> [Your goal] For every line in the records that has the word "worden", make a copy.

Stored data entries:
★ ★ ★ ★

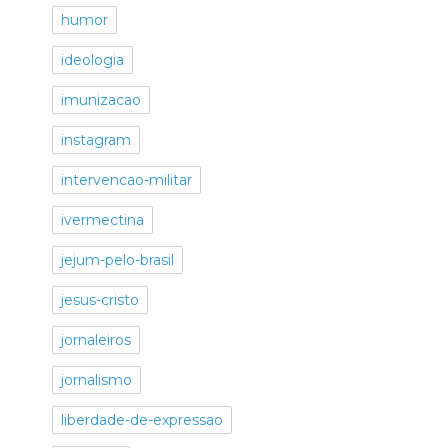
humor
ideologia
imunizacao
instagram
intervencao-militar
ivermectina
jejum-pelo-brasil
jesus-cristo
jornaleiros
jornalismo
liberdade-de-expressao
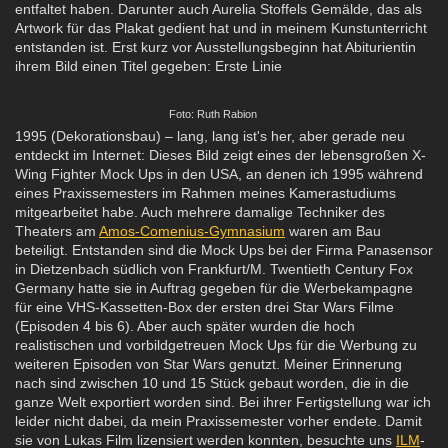
entfaltet haben. Darunter auch Aurelia Stoffels Gemälde, das als
Artwork für das Plakat gedient hat und in meinem Kunstunterricht
entstanden ist. Erst kurz vor Ausstellungsbeginn hat Abiturientin
ihrem Bild einen Titel gegeben: Erste Linie
Foto: Ruth Rabion
1995 (Dekorationsbau) – lang, lang ist's her, aber gerade neu
entdeckt im Internet: Dieses Bild zeigt eines der lebensgroßen X-
Wing Fighter Mock Ups in den USA, an denen ich 1995 während
eines Praxissemesters im Rahmen meines Kamerastudiums
mitgearbeitet habe. Auch mehrere damalige Techniker des
Theaters am
Amos-Comenius-Gymnasium
waren am Bau
beteiligt. Entstanden sind die Mock Ups bei der Firma Panasensor
in Dietzenbach südlich von Frankfurt/M. Twentieth Century Fox
Germany hatte sie in Auftrag gegeben für die Werbekampagne
für eine VHS-Kassetten-Box der ersten drei Star Wars Filme
(Episoden 4 bis 6). Aber auch später wurden die hoch
realistischen und vorbildgetreuen Mock Ups für die Werbung zu
weiteren Episoden von Star Wars genutzt. Meiner Erinnerung
nach sind zwischen 10 und 15 Stück gebaut worden, die in die
ganze Welt exportiert worden sind. Bei ihrer Fertigstellung war ich
leider nicht dabei, da mein Praxissemester vorher endete. Damit
sie von Lukas Film lizensiert werden konnten, besuchte uns
ILM
-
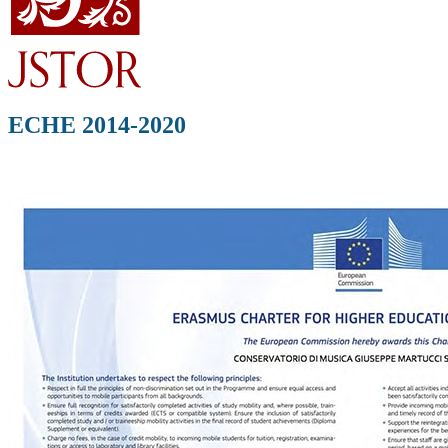
ECHE 2014-2020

★ ★ ★ ★

> [Output for this task]
nach sind zwischen 10 und 15 Stück gebaut worden, die in die
ganze Welt exportiert worden sind. Bei ihrer Fertigstellung war ich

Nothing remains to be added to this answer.